Work task: Everything in the records except the pictures needs to be printed again exactly.
(Supplied data begins)
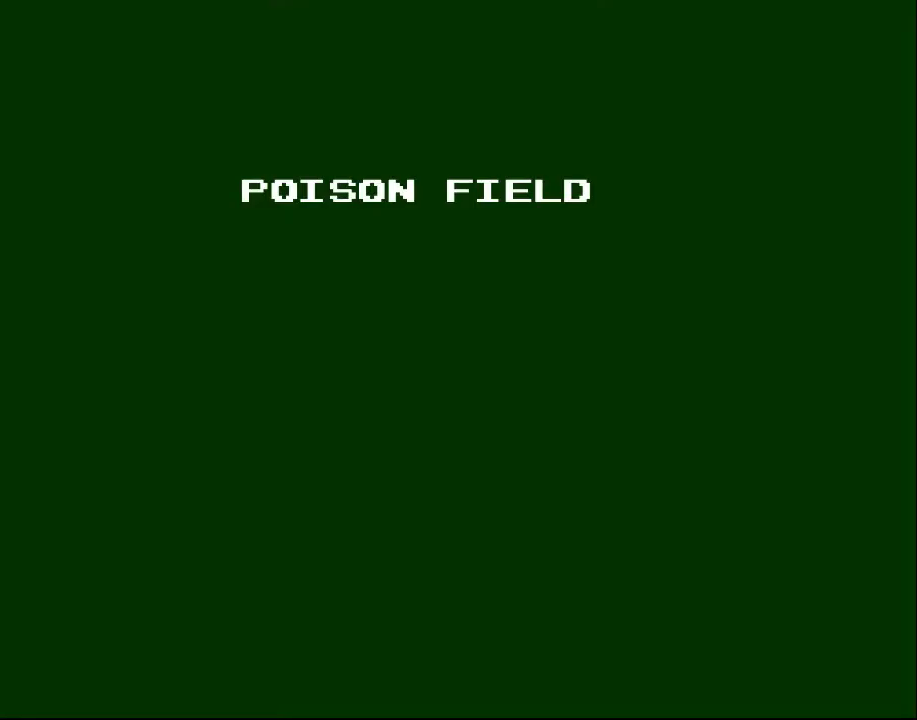
{"buttons": [], "events": []}
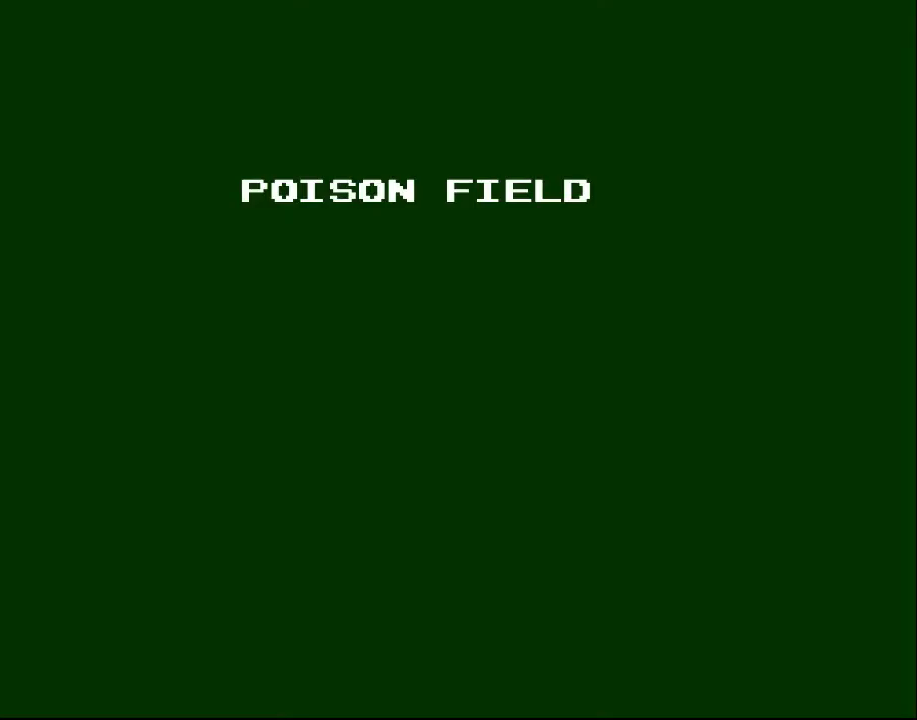
{"buttons": [], "events": []}
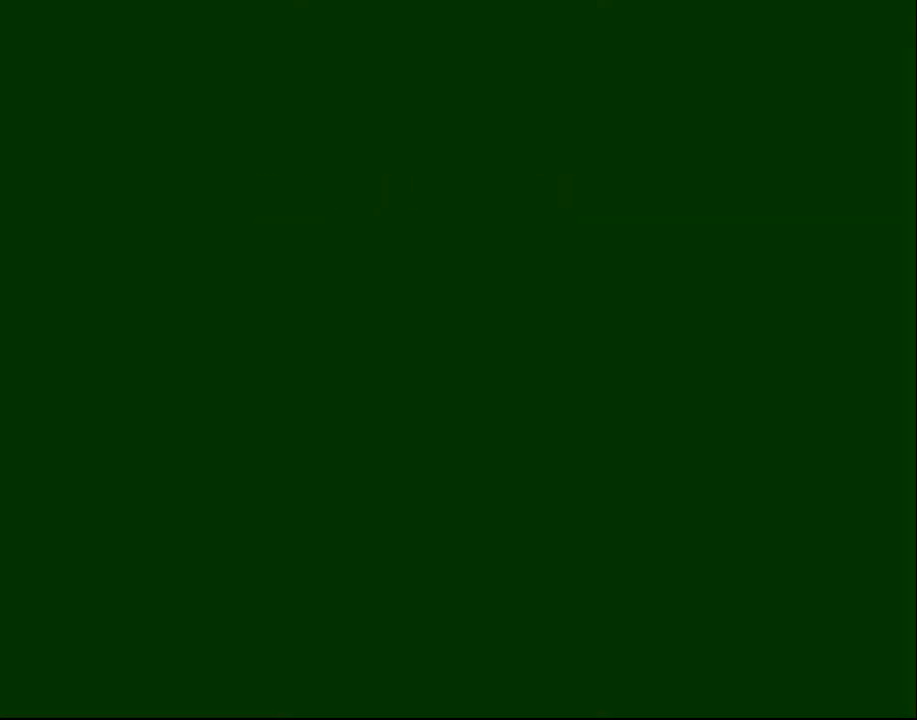
{"buttons": ["DPAD_RIGHT"], "events": [[200, "DPAD_RIGHT", "down"]]}
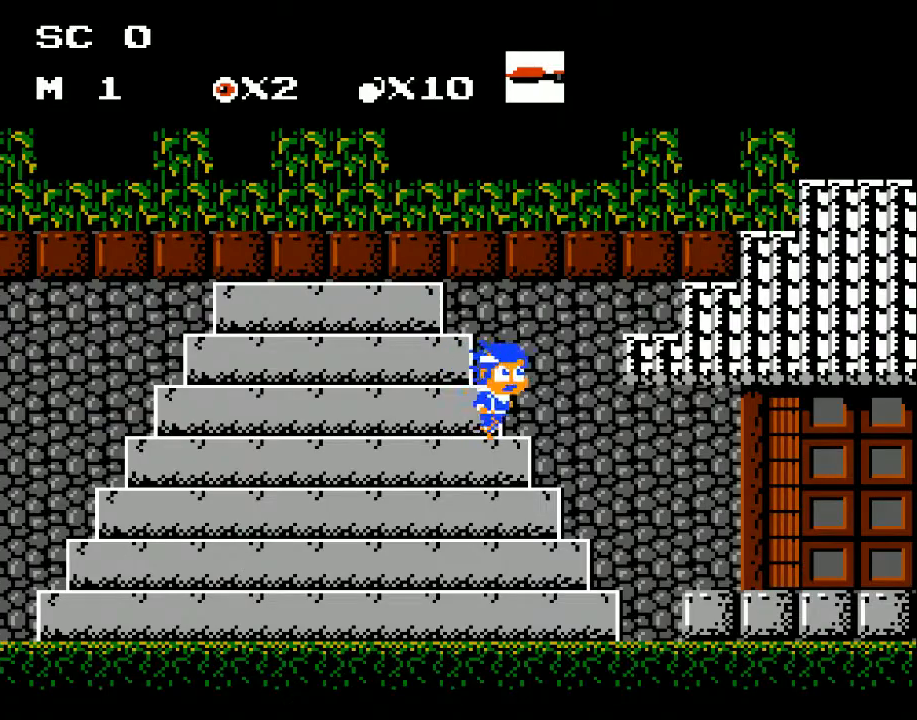
{"buttons": ["DPAD_LEFT"], "events": [[367, "DPAD_RIGHT", "up"], [400, "DPAD_LEFT", "down"]]}
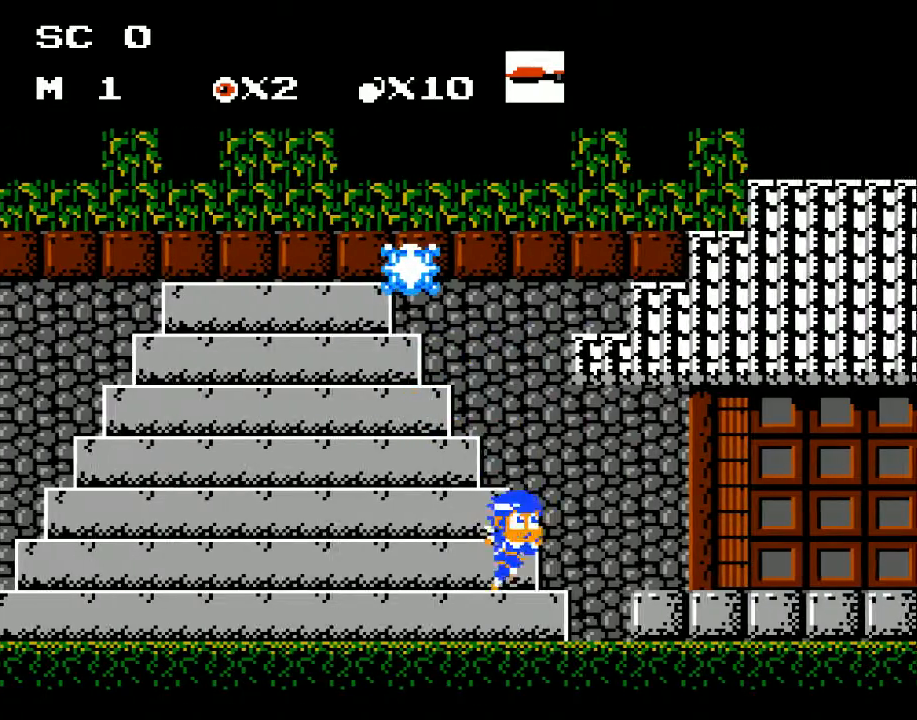
{"buttons": [], "events": [[133, "DPAD_LEFT", "up"], [167, "DPAD_RIGHT", "down"], [300, "DPAD_RIGHT", "up"]]}
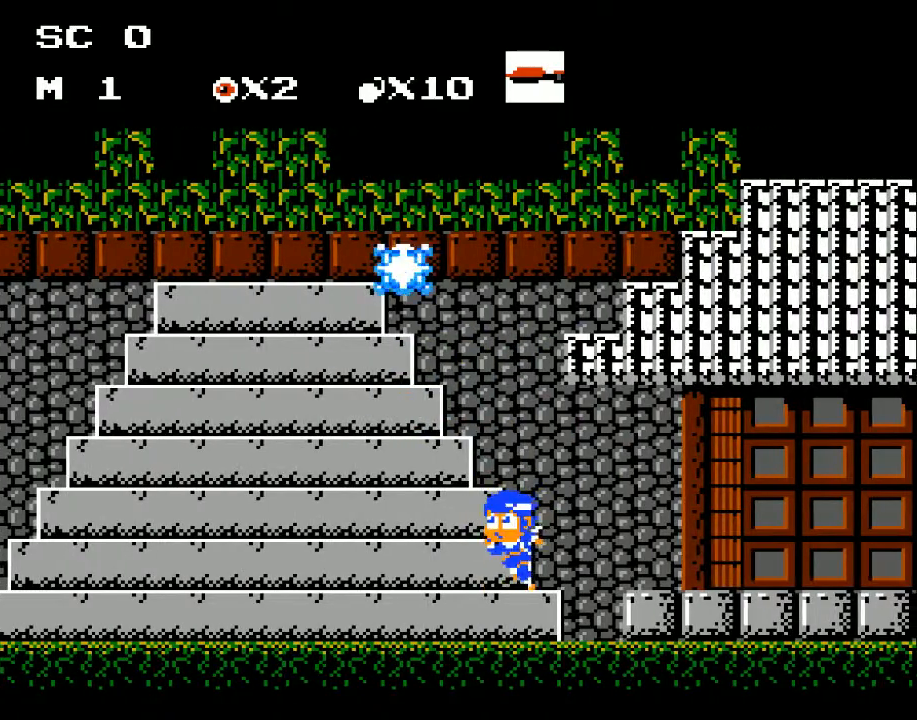
{"buttons": ["A", "DPAD_LEFT"], "events": [[100, "DPAD_LEFT", "down"], [267, "A", "down"]]}
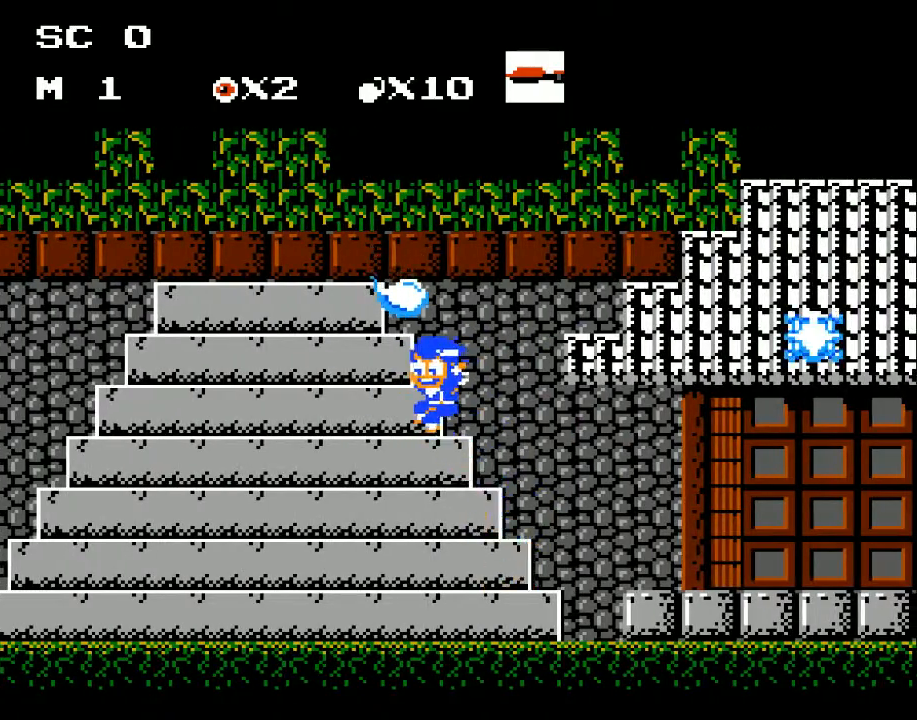
{"buttons": ["DPAD_RIGHT"], "events": [[200, "DPAD_LEFT", "up"], [267, "A", "up"], [467, "DPAD_RIGHT", "down"]]}
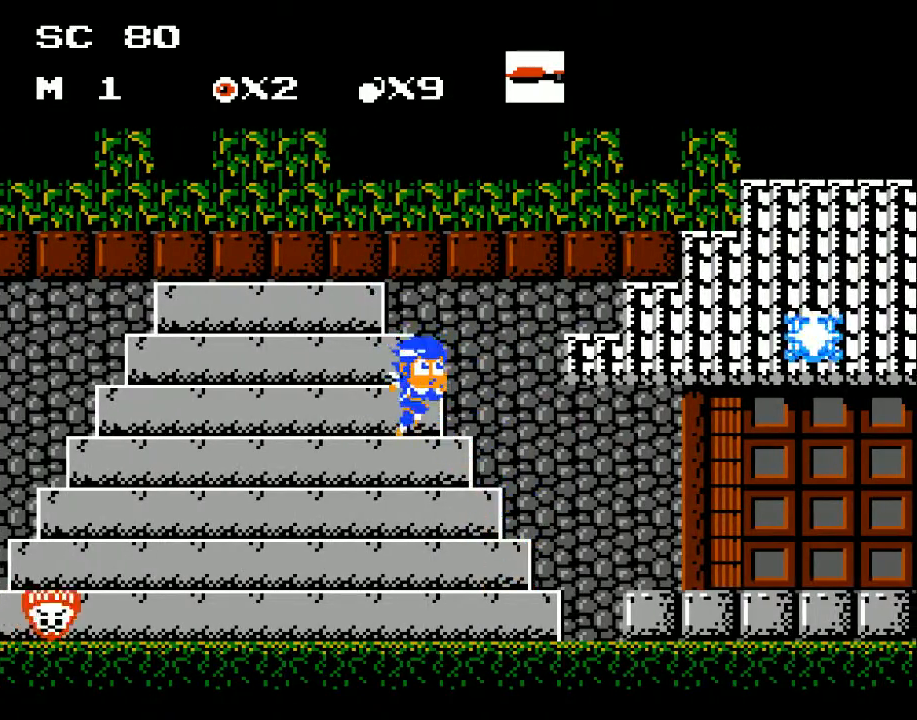
{"buttons": ["DPAD_RIGHT"], "events": []}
(Supplied data ends)
Exercise output:
{"buttons": [], "events": []}
{"buttons": [], "events": []}
{"buttons": ["DPAD_RIGHT"], "events": [[200, "DPAD_RIGHT", "down"]]}
{"buttons": ["DPAD_LEFT"], "events": [[367, "DPAD_RIGHT", "up"], [400, "DPAD_LEFT", "down"]]}
{"buttons": [], "events": [[133, "DPAD_LEFT", "up"], [167, "DPAD_RIGHT", "down"], [300, "DPAD_RIGHT", "up"]]}
{"buttons": ["A", "DPAD_LEFT"], "events": [[100, "DPAD_LEFT", "down"], [267, "A", "down"]]}
{"buttons": ["DPAD_RIGHT"], "events": [[200, "DPAD_LEFT", "up"], [267, "A", "up"], [467, "DPAD_RIGHT", "down"]]}
{"buttons": ["DPAD_RIGHT"], "events": []}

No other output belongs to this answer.